In this recipe, we will set up a simple sharded setup made up of two data shards. There will be no replication to keep it simple, as this is the most basic shard setup to demonstrate the concept. We won't be getting deep into the internals of sharding, which we will explore further in Chapter 4, Administration.
Here is a bit of theory before we proceed. Scalability and availability are two important cornerstones for building any mission-critical application. Availability is something that was taken care of by replica sets, which we discussed in the previous recipes of this chapter. Let's look at scalability now. Simply put, scalability is the ease with which the system can cope with an increasing data and request load. Consider an e-commerce platform. On regular days, the number of hits to the site and load is fairly modest, and the system response times and error rates are minimal (this is subjective).
Now, consider the days where the system load becomes twice or three times an average day's load (or even more), for example, say on Thanksgiving Day, Christmas, and so on. If the platform is able to deliver similar levels of service on these high-load days compared with any other day, the system is said to have scaled up well to the sudden increase in the number of requests.
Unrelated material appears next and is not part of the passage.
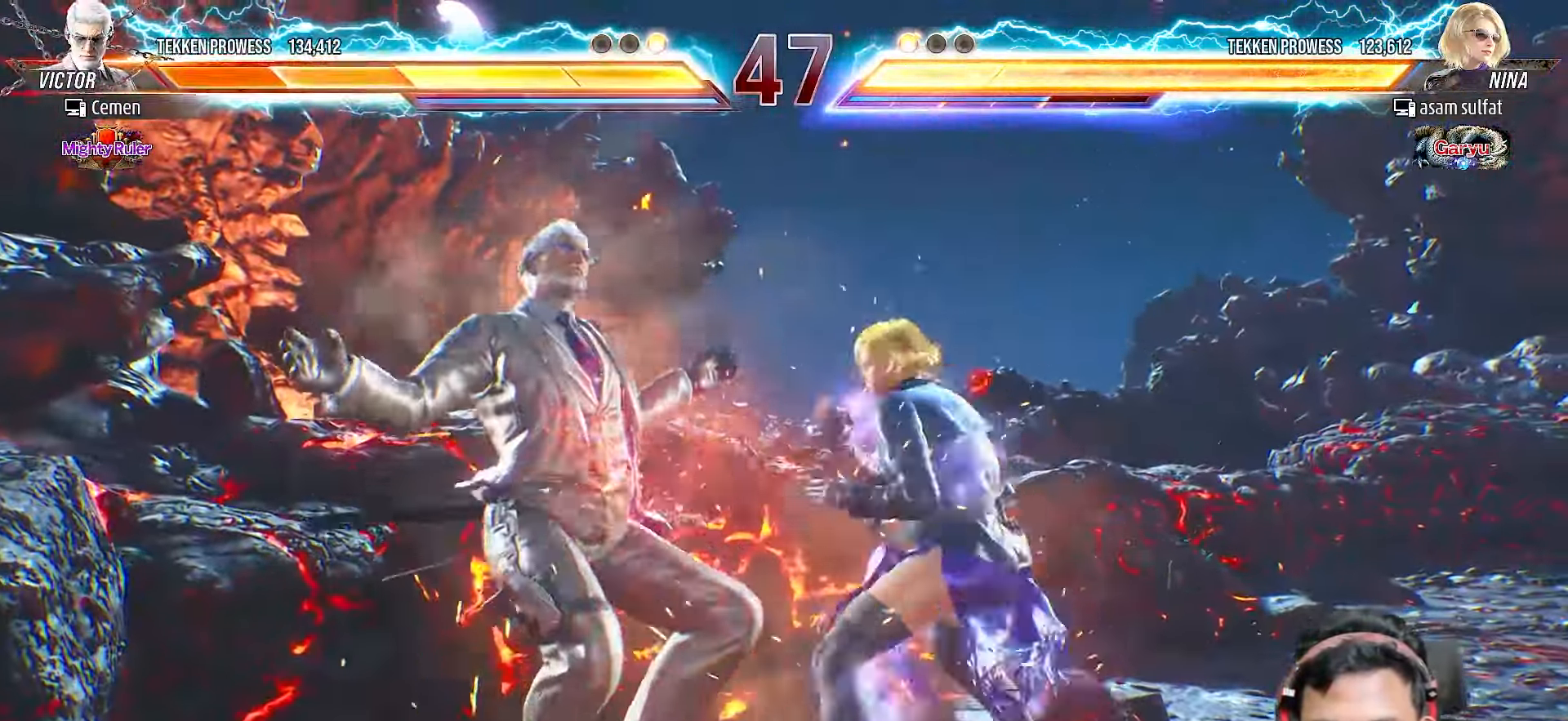
{"buttons": ["DPAD_LEFT"], "right_stick": "center", "events": [[100, "DPAD_LEFT", "up"], [200, "DPAD_LEFT", "down"], [283, "DPAD_LEFT", "up"], [317, "DPAD_LEFT", "down"], [400, "DPAD_LEFT", "up"], [433, "DPAD_LEFT", "down"]]}
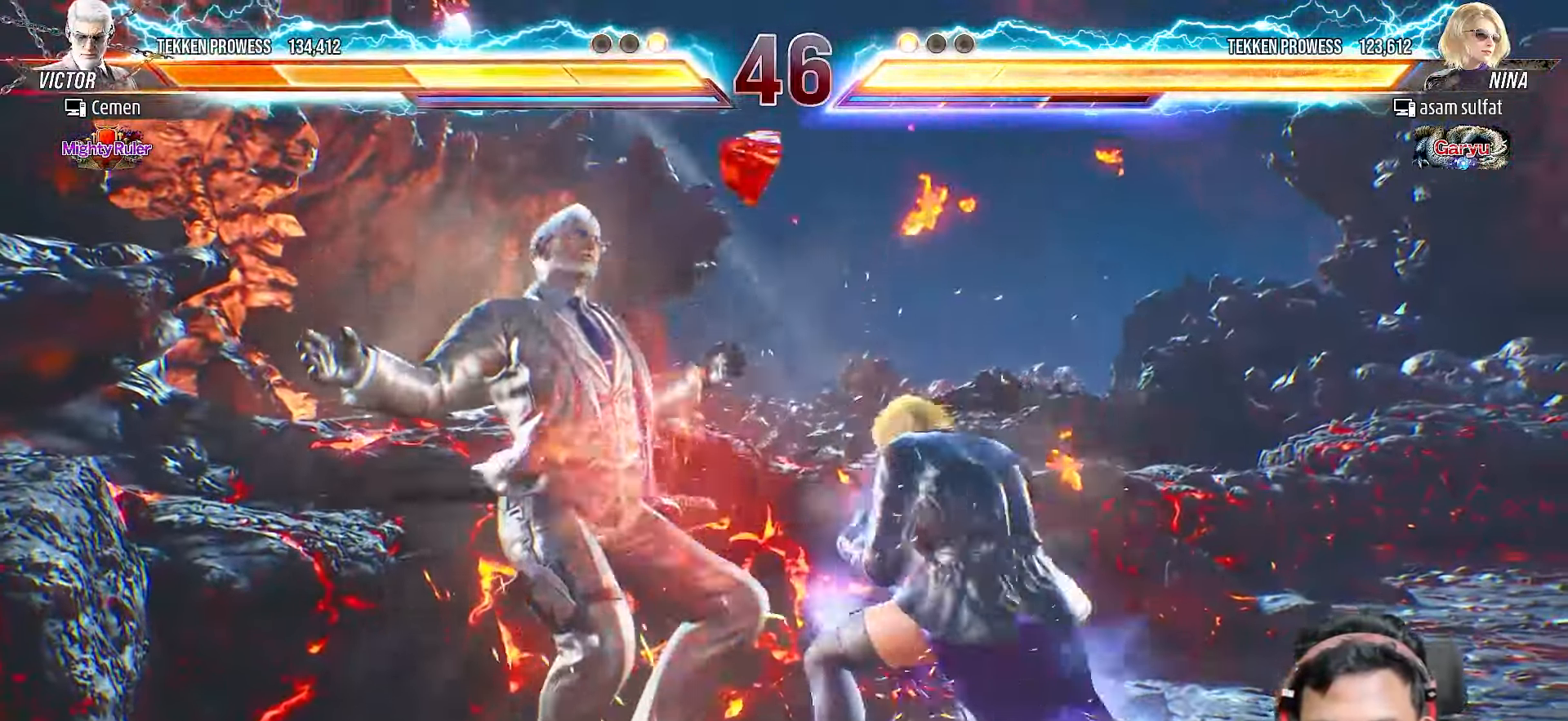
{"buttons": ["DPAD_LEFT"], "right_stick": "center", "events": [[50, "DPAD_LEFT", "up"], [117, "DPAD_LEFT", "down"], [217, "DPAD_LEFT", "up"], [300, "DPAD_LEFT", "down"], [400, "DPAD_LEFT", "up"], [467, "DPAD_LEFT", "down"]]}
Now, consider an archiving application that needs to store the details of all the requests that hit a particular website over the past decade. For each request that hits the website, we will create a new record in the underlying data store. Suppose each record is of 250 bytes with an average load of 3 million requests per day, then we will cross the 1 TB data mark in about 5 years. This data will be used for various analytic purposes and might be frequently queried. The query performance should not be drastically affected when the data size increases. If the system is able to cope with this increasing data volume and still gives a decent performance comparable to that on low data volumes, the system is said to have scaled up well against the increasing data volumes.
Now that we have seen in brief what scalability is, let me tell you that sharding is a mechanism that lets a system scale to increasing demands. The crux lies in the fact that the entire data is partitioned into smaller segments and distributed across various nodes called shards. Let's assume that we have a total of 10 million documents in a Mongo collection. If we shard this collection across 10 shards, we will ideally have 10,000,000/10 = 1,000,000 documents on each shard. At a given point of time, one document will only reside on one shard (which, by itself, will be a replica set in a production system). There is, however, some magic involved that keeps this concept hidden from the developer querying the collection, who gets one unified view of the collection irrespective of the number of shards. Based on the query, it is Mongo that decides which shard to query for the data and return the entire result set. With this background, let's set up a simple shard and take a closer look at it.
Apart from the MongoDB server already installed, there are no prerequisites from a software perspective. We will create two data directories, one for each shard. There will be one directory for data and one for logs.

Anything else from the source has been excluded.